Oil prices slide below $50
Crude oil prices went down in early trading yesterday amid expectations of a status quo policy from Organisation of Petroleum Exporting Countries (OPEC) and prospects of a global economy stuck in low gear.
Crude oil prices recoiled early yesterday, falling further away from the psychological threshold of $50 per barrel.
Specifically, the price for Brent crude oil was off 1.7 by per cent to start the day at $49.05 per barrel.

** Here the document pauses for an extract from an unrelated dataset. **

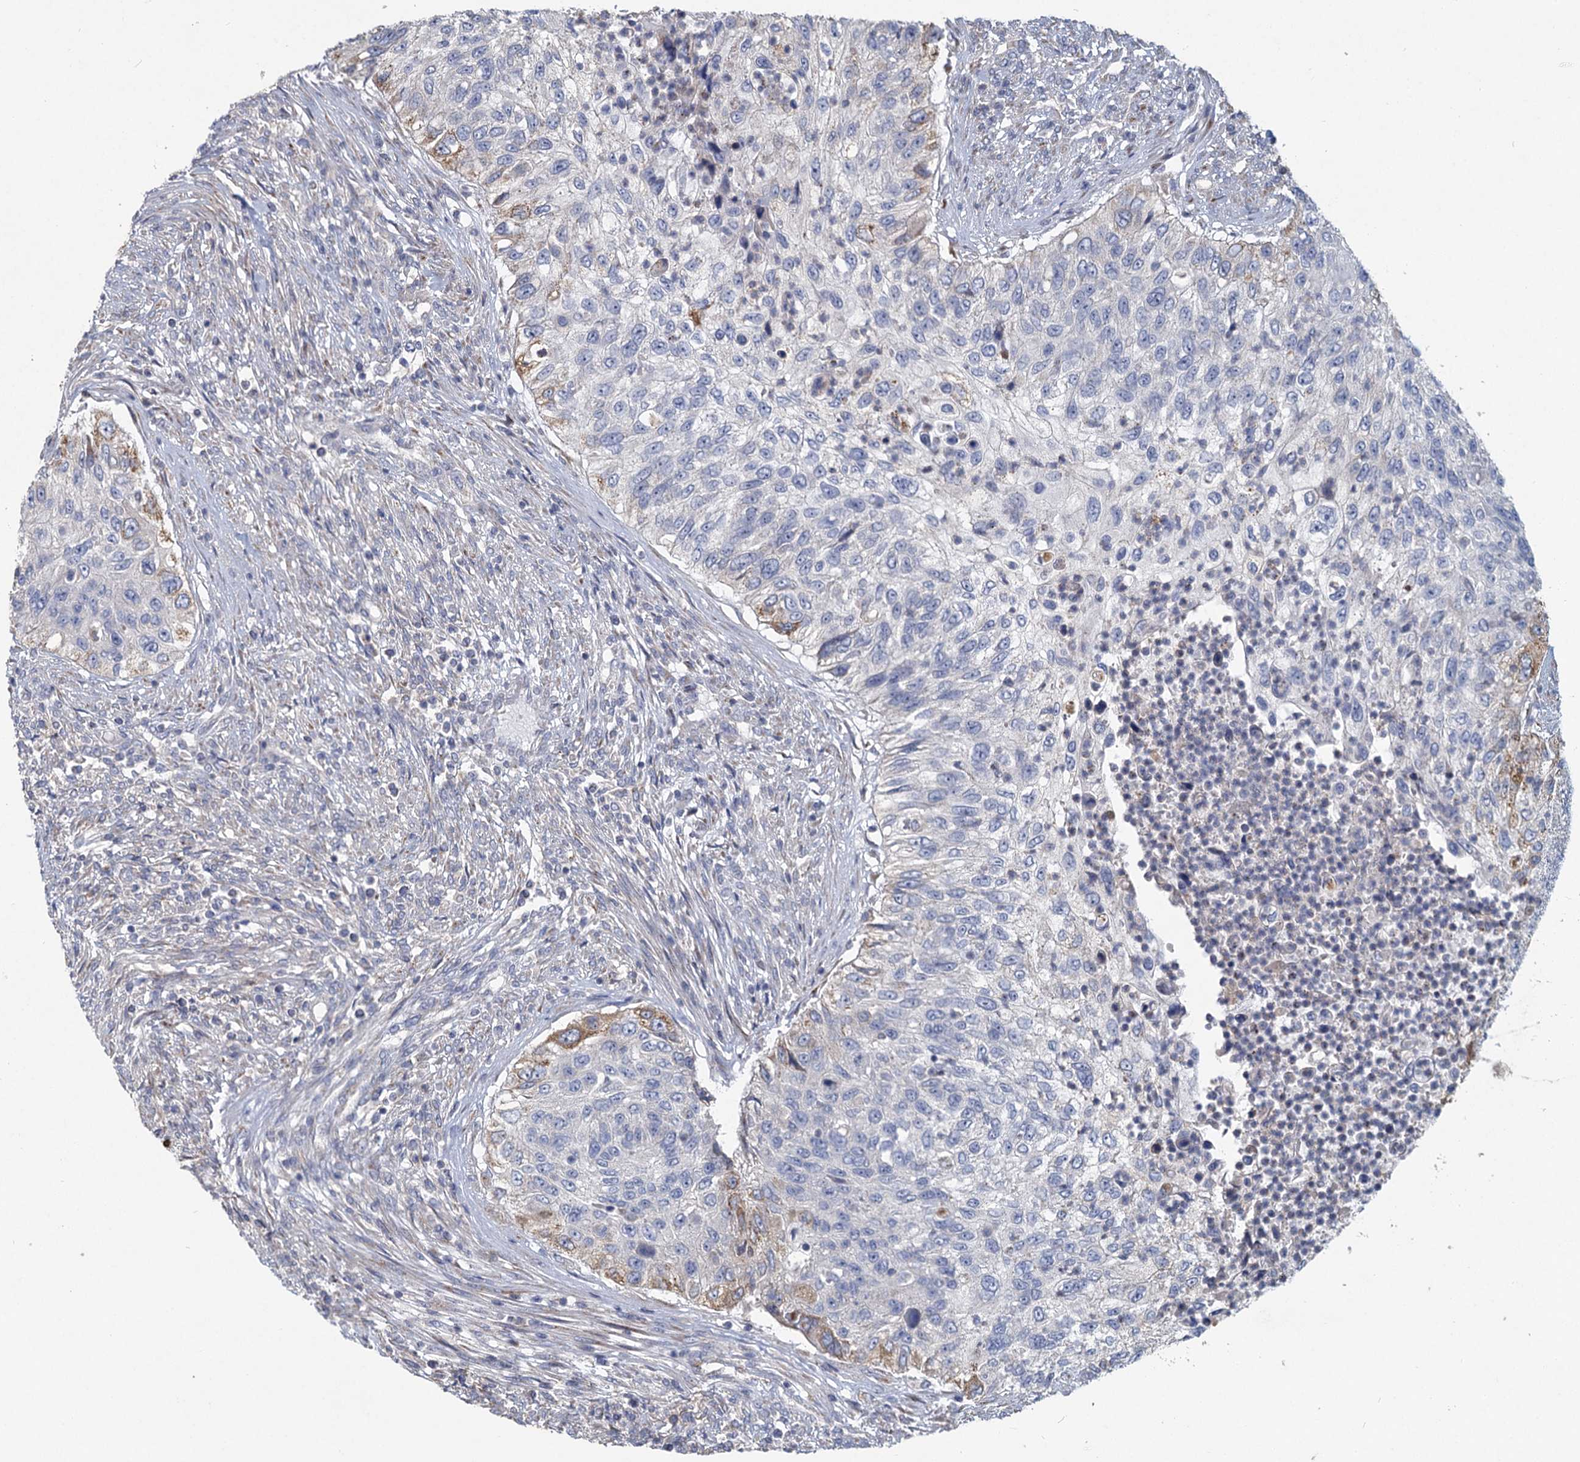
{"staining": {"intensity": "moderate", "quantity": "<25%", "location": "cytoplasmic/membranous"}, "tissue": "urothelial cancer", "cell_type": "Tumor cells", "image_type": "cancer", "snomed": [{"axis": "morphology", "description": "Urothelial carcinoma, High grade"}, {"axis": "topography", "description": "Urinary bladder"}], "caption": "High-grade urothelial carcinoma was stained to show a protein in brown. There is low levels of moderate cytoplasmic/membranous positivity in about <25% of tumor cells. (brown staining indicates protein expression, while blue staining denotes nuclei).", "gene": "HES2", "patient": {"sex": "female", "age": 60}}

West Texas Intermediate, the U.S. benchmark price for oil, was down by 1.6 percent to $48.32 per barrel.
Members of the OPEC are meeting today for the first time since a proposal to freeze production at January levels collapsed, after Iran said it would only consider its output once it regained a market position lost to economic sanctions.
De facto OPEC leader Saudi Arabia may be looking to market forces to sway the price of crude oil and the supply levels contributed from major producers.
Lower crude oil prices have sidelined some production from the United States, though total OPEC production for April, the last full month for which data are available, is about a half percent higher than the average during the first quarter of the year.
Oil prices have held steady in the upper $40 range for several sessions as low production balances against higher demand for energy products from major economies.
The Secretary-General for the Organisation Economic Cooperation and Development (OECD), Angel Gurria, said yesterday from Paris the global economy is stalled.
“We see the world economy stuck in a low-growth trap,” he said. “Global growth is projected to continue to limp along at around three per cent this year, and to pick up only modestly in 2017.”
Lower crude oil prices had strained output in North America, though Canadian energy company Husky Energy said Wednesday that, after retooling its portfolio, it would see momentum if oil stayed above $30 per barrel.